Den Einsatz eines Büroautomationssystems, in den USA Advanced Office Systems (AOS) genannt, beschloß die Lincoln National Life Versicherung, Fort Wayne, vor vier Jahren. Mit Hilfe von AOS sollte bis Ende 1984 der Papierverbrauch um 90 Prozent reduziert werden. Bei der papierintensiven Arbeit einer Versicherungsgesellschaft ein ehrgeiziges Ziel. Jetzt liegen erste Erfahrungen vor.

Für den Einsatz in der DV-Abteilung wurde zunächst ein AOS-Prototyp entwickelt. Das Management glaubte, daß die Mitarbeiter der EDV den Anfangsproblemen eines neuen Systems verständnisvoller als andere Endbenutzer gegenüberstünden. Die ersten Terminals wurden dem oberen Management, seinen Sekretariaten und der EDV-Abteilung zur Verfügung gestellt. Nach einigen Wochen erfolgreichen Einsatzes erhielten dann die Mitarbeiter der Rechtsabteilung "ihren" Bildschirm, damit die dort anfallende Korrespondenz schneller erledigt werden konnte.

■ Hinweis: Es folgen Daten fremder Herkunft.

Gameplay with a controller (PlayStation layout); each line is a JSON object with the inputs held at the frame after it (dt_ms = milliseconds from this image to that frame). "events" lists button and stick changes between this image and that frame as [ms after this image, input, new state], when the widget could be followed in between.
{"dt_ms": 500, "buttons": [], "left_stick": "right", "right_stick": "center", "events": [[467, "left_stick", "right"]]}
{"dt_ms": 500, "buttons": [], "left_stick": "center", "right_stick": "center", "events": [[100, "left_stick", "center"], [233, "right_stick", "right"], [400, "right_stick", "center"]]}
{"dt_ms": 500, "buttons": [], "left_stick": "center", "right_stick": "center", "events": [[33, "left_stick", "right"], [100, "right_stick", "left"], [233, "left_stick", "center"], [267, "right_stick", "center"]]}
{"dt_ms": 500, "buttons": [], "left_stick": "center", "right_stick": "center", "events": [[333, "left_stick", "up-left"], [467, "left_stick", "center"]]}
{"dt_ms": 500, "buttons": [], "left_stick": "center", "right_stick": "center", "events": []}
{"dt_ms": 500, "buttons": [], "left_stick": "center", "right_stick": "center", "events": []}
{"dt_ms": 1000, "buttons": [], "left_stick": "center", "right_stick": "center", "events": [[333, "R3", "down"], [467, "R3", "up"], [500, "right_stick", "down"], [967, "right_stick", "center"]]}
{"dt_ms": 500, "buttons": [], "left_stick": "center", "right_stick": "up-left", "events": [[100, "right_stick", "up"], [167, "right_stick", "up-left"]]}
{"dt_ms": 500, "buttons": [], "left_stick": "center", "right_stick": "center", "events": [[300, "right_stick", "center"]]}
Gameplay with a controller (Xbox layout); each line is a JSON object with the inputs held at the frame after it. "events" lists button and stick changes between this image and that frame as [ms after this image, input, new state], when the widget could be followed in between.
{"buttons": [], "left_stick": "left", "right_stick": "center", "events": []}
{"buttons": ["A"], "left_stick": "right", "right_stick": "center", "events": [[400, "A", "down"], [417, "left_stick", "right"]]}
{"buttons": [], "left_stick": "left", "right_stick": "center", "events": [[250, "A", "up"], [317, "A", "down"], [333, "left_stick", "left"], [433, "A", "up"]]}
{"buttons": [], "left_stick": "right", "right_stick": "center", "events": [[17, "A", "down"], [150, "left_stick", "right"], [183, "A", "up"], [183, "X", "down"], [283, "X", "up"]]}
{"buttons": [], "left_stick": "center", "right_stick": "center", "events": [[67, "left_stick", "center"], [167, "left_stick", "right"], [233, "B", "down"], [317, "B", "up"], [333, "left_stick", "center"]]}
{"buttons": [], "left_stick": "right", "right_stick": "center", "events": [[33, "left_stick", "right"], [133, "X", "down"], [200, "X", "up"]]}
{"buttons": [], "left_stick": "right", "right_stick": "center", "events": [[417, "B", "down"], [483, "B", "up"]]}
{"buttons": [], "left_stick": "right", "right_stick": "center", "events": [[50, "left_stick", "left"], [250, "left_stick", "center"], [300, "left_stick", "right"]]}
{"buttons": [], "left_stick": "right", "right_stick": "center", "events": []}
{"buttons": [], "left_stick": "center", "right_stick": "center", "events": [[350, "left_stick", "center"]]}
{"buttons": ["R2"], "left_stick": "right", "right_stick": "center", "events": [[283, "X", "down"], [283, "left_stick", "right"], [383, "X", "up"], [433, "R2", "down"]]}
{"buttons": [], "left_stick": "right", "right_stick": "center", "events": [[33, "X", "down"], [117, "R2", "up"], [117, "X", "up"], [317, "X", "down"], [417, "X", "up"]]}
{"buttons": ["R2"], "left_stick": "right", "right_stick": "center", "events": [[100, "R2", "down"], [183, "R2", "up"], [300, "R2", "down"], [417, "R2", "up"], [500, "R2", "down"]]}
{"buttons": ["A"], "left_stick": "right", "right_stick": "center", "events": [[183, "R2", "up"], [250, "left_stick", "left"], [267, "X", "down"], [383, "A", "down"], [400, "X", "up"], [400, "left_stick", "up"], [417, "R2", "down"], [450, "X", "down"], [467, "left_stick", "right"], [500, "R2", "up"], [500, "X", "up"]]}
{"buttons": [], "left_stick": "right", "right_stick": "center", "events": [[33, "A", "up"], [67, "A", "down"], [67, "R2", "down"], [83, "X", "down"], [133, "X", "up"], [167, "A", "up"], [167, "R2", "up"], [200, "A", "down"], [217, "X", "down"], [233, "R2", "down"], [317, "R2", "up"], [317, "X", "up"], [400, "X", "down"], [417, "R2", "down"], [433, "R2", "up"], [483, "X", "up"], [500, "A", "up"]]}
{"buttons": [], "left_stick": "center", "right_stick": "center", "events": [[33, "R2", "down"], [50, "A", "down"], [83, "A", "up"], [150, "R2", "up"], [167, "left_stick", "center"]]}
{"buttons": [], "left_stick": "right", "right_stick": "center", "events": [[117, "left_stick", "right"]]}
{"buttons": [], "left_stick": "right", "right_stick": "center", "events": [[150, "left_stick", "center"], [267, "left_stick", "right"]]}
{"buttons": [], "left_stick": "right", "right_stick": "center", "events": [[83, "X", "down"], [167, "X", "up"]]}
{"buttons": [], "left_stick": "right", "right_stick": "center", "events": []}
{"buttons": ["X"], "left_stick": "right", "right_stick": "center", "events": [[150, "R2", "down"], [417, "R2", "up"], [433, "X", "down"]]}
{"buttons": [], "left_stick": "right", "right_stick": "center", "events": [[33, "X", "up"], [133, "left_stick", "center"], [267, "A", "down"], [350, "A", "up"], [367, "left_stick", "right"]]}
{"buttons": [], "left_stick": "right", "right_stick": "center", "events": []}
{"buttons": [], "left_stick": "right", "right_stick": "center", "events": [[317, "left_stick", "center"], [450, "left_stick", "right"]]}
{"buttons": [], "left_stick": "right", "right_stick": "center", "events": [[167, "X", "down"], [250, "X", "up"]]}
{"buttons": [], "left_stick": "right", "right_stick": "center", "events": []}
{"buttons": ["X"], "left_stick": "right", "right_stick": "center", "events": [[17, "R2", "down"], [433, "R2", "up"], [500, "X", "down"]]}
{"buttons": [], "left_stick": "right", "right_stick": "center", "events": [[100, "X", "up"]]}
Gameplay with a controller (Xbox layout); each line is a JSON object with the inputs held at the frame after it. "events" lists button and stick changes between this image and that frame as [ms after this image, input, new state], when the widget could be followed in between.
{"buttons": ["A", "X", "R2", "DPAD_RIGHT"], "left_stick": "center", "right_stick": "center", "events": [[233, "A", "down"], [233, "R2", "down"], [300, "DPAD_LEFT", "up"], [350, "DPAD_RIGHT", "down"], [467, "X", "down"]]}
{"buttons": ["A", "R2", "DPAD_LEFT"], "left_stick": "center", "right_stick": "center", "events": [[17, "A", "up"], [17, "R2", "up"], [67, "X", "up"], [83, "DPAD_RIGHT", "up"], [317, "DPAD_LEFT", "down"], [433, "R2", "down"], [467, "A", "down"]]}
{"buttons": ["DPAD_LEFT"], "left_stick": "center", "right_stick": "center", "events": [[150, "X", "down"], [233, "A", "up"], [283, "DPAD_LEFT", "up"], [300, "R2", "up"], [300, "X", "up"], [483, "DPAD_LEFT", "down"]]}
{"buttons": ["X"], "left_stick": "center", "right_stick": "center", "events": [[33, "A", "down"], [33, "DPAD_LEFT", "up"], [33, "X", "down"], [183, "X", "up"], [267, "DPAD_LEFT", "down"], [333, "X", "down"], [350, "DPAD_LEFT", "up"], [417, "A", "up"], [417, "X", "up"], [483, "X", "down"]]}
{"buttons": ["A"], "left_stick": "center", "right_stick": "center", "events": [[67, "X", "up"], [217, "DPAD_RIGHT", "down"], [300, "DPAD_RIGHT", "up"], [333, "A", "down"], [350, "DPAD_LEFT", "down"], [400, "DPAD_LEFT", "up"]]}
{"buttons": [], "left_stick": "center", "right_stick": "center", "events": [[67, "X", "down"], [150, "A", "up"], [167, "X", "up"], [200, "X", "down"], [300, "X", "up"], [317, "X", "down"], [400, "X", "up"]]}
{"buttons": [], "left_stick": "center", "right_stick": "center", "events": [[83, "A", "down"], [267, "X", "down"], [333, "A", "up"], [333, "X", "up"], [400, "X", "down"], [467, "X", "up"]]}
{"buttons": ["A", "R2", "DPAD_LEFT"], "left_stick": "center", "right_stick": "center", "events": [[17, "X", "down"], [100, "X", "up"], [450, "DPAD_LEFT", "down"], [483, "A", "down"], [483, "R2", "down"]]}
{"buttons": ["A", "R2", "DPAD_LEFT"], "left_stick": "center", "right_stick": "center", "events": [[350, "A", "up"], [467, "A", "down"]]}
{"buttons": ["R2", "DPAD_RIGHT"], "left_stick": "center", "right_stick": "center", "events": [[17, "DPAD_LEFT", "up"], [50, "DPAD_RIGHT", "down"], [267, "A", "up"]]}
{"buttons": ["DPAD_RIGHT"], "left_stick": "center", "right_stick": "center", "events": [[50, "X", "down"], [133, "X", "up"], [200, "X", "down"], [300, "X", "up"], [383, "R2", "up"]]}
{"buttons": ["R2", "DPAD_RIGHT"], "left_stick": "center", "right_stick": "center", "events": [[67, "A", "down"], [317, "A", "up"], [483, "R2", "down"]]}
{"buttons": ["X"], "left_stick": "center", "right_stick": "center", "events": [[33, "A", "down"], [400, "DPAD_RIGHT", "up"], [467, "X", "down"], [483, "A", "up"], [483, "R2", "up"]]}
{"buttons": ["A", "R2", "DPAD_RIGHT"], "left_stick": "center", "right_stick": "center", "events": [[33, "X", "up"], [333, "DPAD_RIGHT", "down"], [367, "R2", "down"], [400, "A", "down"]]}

Innerhalb kürzester Zeit entwickelte sich AOS zu einem wichtigen Hilfsmittel im Kampf gegen die täglichen Routinearbeiten. Derzeit werden in der Zentrale des Unternehmens rund 700 Terminals eingesetzt, Ende 1983 sollen es 2000 sein. Damit würden sich jeweils zwei Angestellte einen Bildschirm teilen. Die Advanced Office Systems bieten Electronic Mail, Textverarbeitung und eine leicht zu handhabende Programmierhilfssprache, die in wenigen Stunden erlernt werden kann.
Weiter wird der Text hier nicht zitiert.